Master Thesis on “Interactive Bayesian Multiobjective Evolutionary Optimization in Reinforcement Learning Problems with Conflicting Reward Functions”

Supervisor: Prof. Ville Kyrki (ville.kyrki@aalto.fi)

Advisor: Dr. Atanu Mazumdar (atanu.mazumdar@aalto.fi), Dr. Kevin Luck (kevin.s.luck@aalto.fii)

Keywords: evolutionary robotics, multiobjective optimization, Bayesian optimization, reinforcement learning

Project Description

In many real-world problems, there are multiple conflicting objective functions that need to be optimized simultaneously. For example, an investment company wants to create an optimum portfolio of stocks to maximize profits and minimize risk simultaneously. However, most reinforcement learning (RL) problems do not explicitly consider the tradeoff between multiple conflicting reward functions and assume a scalarized single objective reward function to be optimized. Multiobjective evolutionary optimization algorithms (MOEAs) can be used to find Pareto optimal policies by considering multiple reward functions as objectives. However, obtaining many Pareto optimal solutions is challenging since training RL models is computationally expensive. In addition, dealing with multiple solutions becomes challenging in the decision-making phase when one optimal policy is applied based on the preferences of a human decision-maker (DM). Interactive optimization algorithms solve both problems by enabling the DM to express his/her preferences during the optimization process and guiding the search in the desired way. The DM can learn about the tradeoffs between the objectives and effectively converge to the final decision solution(s) much quicker than traditional MOEAs.

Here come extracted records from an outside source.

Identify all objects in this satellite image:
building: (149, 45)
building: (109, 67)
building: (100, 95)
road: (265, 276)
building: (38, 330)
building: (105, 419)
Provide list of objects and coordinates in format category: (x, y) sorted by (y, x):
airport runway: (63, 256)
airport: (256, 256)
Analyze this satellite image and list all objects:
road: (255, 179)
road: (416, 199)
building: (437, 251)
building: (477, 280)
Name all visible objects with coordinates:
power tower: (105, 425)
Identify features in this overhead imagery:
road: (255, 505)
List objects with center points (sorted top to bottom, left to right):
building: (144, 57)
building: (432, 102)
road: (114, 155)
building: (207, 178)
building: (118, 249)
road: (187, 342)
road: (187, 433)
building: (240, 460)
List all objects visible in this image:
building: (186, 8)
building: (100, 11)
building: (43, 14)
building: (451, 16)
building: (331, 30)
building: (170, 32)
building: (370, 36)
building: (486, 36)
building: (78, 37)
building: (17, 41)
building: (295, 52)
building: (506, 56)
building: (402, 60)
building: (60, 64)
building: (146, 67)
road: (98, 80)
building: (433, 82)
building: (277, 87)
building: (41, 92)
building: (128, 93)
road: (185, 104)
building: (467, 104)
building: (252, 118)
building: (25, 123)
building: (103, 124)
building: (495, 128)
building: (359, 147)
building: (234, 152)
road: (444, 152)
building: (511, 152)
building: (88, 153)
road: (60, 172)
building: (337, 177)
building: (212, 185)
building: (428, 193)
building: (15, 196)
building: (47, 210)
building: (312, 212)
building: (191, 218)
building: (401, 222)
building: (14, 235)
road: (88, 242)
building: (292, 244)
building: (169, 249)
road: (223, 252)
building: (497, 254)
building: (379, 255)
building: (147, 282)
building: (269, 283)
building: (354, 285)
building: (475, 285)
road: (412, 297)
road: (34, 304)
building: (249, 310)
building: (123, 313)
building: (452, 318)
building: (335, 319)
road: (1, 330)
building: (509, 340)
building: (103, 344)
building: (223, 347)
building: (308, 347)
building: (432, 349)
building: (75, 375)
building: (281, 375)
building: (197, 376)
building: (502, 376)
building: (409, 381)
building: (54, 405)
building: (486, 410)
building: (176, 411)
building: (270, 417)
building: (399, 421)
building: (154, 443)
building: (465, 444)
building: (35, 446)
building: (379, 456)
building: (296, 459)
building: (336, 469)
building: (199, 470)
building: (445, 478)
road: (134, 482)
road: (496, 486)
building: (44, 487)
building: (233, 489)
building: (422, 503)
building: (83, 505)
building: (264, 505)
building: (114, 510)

The goal of this thesis is to develop new methods using active learning and interactive Bayesian evolutionary multiobjective optimization algorithms for solving a practical bi-level optimization problem of uncovering optimal designs and behaviors for robots  (i.e. leg lengths). In this task, agent designs will be proposed by the optimization method and agents will learn the optimal behavior given design and reward functions. This iterative process is especially expensive to conduct, as the construction and manufacturing of robot designs is a very slow process in the real world. Developing a sample-efficient multiobjective optimization method capable of finding optimal designs for (conflicting) sets of reward functions would provide another stepping-stone for real world co-design of robots.

Deliverables

  • Review of relevant literature
  • Training and testing different RL methods with conflicting reward functions
  • Proposing and evaluating a multi-objective optimization method capable to optimize for (conflicting) sets of reward/Value functions
  • Demonstration of method in a simulated co-design task

Practical Information

Pre-requisites: Python, Deep Learning. Previous experience on IRL is a big plus

Tools to be used: PyTorch, DESDEO, PyGMO

Simulators: Gym, Mujoco/Pybullet

Start: Available immediately

References

  • C. A. Coello Coello (2018), “Evolutionary multi-objective optimization: a historical view of the field. IEEE Computational Intelligence Magazine, 1, 28-36.
  • Y. Jin, H. Wang, T. Chugh, D. Guo and K. Miettinen (2019), “Data-Driven Evolutionary Optimization: An Overview and Case Studies,” in IEEE Transactions on Evolutionary Computation, 23,  442-458.
  • C. F. Hayes, et.al  (2022), “A practical guide to multi-objective reinforcement learning and planning”, Autonomous Agents and Multi-Agent Systems, 36, 26.
  • K. S. Luck, B. A. Heni, and C. Roberto(2020) “Data-efficient co-adaptation of morphology and behaviour with deep reinforcement learning.” Conference on Robot Learning. PMLR.
  • J. Ogawa (2019), “Evolutionary Multi-objective Optimization for Evolving Soft Robots in Different Environments”, in Compagnoni, A., Casey, W., Cai, Y., Mishra, B. (eds) Bio-inspired Information and Communication Technologies.